### [Required actions]
A. In the feeder fish thread, how many large feeders does one poster's local fish shop sell for $1?
B. Turn every line of the records of transcribed words into a numbered list, and drop the blank lines.

### [Passage shown]
-*-

# Whats wrong with this feeder?



## TobiasRieper (Mar 14, 2008)

I thought it was dead so I tried to net it out but it started swimming around again. Now its just sitting there doing nothing again.
I dont really care if it dies its just a feeder, but whats wrong with it?


----------



## TobiasRieper (Mar 14, 2008)

Its seems active when I feed it


----------



## TobiasRieper (Mar 14, 2008)

Doesnt anyone know?


----------



## tison 30 (Feb 29, 2008)

it must like to sleep


----------



## Corner (Feb 27, 2007)

It probably has some sort of parasite, as some feeders do. This is the reason most don't feed their fish feeders. Just get rid of it.


----------



## tison 30 (Feb 29, 2008)

or just keep watching it be dumb...but i woodnt feed it to your p or whatever


----------



## TobiasRieper (Mar 14, 2008)

Yeah I dont like to use feeders as food for that reason. Im just cycling this tank so I expect some to die, im just wondering whats wrong with it. Its more active now, it finally swam to the top when I opened the cover to feed them.


----------



## TobiasRieper (Mar 14, 2008)

Off topic but...
How big can a feeder fish get?


----------



## LS1FDRx7 (Mar 6, 2007)

TobiasRieper said:


> Off topic but...
> How big can a feeder fish get?


My local fish shop sells large feeders which are 7 for $1 dollar. They range in size of 1-3 inches, But I have gotten a few that were 6.3 inches in size in the same batch. These were goldfish feeders that I fed my Peacock Bass.


----------



## ChilDawg (Apr 30, 2006)

TobiasRieper said:


> Off topic but...
> How big can a feeder fish get?


Common and/or Comet Goldfish can reach 24+".


----------



## rchan11 (May 6, 2004)

Gold fish are cold water fish. Pet stores keep them in cold water. When you put them in without acclimating, it will go into shock.


----------



## Dr. Giggles (Oct 18, 2003)

You basically answered your own question. The effects of cycling is probably taking its toll and also as mentioned GF are not tropical fish and do not like 80 degree water.


----------



## Nick G (Jul 15, 2007)

ChilDawg said:


> Off topic but...
> How big can a feeder fish get?


Common and/or Comet Goldfish can reach 24+".
[/quote]
yeah i knew someone who took a goldfish from a friend of mine about five years ago, and we went to that persons place a few months ago, and they still had the goldfish, it was HUGE, like 13"+
we were joking about having it for dinner.
that thing could have fed a schoal for a week.


----------

-*-

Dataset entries
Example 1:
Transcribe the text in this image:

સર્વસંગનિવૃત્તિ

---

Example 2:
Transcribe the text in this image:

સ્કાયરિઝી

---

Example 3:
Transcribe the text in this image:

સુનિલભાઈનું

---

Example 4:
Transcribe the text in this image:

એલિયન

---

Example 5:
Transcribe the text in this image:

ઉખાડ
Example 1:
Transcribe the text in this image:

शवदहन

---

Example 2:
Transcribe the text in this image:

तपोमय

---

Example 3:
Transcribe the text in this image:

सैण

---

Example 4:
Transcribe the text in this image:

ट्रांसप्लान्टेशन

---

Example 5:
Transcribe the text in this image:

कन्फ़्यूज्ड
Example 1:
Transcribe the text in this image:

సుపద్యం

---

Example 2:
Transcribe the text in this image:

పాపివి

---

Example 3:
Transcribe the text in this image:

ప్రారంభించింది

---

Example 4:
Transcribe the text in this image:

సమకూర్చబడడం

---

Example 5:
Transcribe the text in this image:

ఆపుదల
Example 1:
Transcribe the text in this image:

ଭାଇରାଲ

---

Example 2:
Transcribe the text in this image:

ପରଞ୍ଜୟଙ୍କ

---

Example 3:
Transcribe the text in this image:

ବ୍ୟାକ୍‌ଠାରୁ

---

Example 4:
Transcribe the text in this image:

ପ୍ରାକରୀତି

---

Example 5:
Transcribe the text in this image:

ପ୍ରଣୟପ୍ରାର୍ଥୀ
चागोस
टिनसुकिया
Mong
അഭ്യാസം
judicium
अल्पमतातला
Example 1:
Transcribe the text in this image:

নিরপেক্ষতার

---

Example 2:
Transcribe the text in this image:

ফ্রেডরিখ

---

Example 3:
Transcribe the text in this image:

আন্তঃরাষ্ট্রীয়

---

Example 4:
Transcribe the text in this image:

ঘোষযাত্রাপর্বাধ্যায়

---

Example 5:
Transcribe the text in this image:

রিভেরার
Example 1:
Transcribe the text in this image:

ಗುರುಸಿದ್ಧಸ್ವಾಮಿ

-*-

### [Outputs]
A. Seven.

B.
1. Example 1:
2. Transcribe the text in this image:
3. સર્વસંગનિવૃત્તિ
4. ---
5. Example 2:
6. Transcribe the text in this image:
7. સ્કાયરિઝી
8. ---
9. Example 3:
10. Transcribe the text in this image:
11. સુનિલભાઈનું
12. ---
13. Example 4:
14. Transcribe the text in this image:
15. એલિયન
16. ---
17. Example 5:
18. Transcribe the text in this image:
19. ઉખાડ
20. Example 1:
21. Transcribe the text in this image:
22. शवदहन
23. ---
24. Example 2:
25. Transcribe the text in this image:
26. तपोमय
27. ---
28. Example 3:
29. Transcribe the text in this image:
30. सैण
31. ---
32. Example 4:
33. Transcribe the text in this image:
34. ट्रांसप्लान्टेशन
35. ---
36. Example 5:
37. Transcribe the text in this image:
38. कन्फ़्यूज्ड
39. Example 1:
40. Transcribe the text in this image:
41. సుపద్యం
42. ---
43. Example 2:
44. Transcribe the text in this image:
45. పాపివి
46. ---
47. Example 3:
48. Transcribe the text in this image:
49. ప్రారంభించింది
50. ---
51. Example 4:
52. Transcribe the text in this image:
53. సమకూర్చబడడం
54. ---
55. Example 5:
56. Transcribe the text in this image:
57. ఆపుదల
58. Example 1:
59. Transcribe the text in this image:
60. ଭାଇରାଲ
61. ---
62. Example 2:
63. Transcribe the text in this image:
64. ପରଞ୍ଜୟଙ୍କ
65. ---
66. Example 3:
67. Transcribe the text in this image:
68. ବ୍ୟାକ୍‌ଠାରୁ
69. ---
70. Example 4:
71. Transcribe the text in this image:
72. ପ୍ରାକରୀତି
73. ---
74. Example 5:
75. Transcribe the text in this image:
76. ପ୍ରଣୟପ୍ରାର୍ଥୀ
77. चागोस
78. टिनसुकिया
79. Mong
80. അഭ്യാസം
81. judicium
82. अल्पमतातला
83. Example 1:
84. Transcribe the text in this image:
85. নিরপেক্ষতার
86. ---
87. Example 2:
88. Transcribe the text in this image:
89. ফ্রেডরিখ
90. ---
91. Example 3:
92. Transcribe the text in this image:
93. আন্তঃরাষ্ট্রীয়
94. ---
95. Example 4:
96. Transcribe the text in this image:
97. ঘোষযাত্রাপর্বাধ্যায়
98. ---
99. Example 5:
100. Transcribe the text in this image:
101. রিভেরার
102. Example 1:
103. Transcribe the text in this image:
104. ಗುರುಸಿದ್ಧಸ್ವಾಮಿ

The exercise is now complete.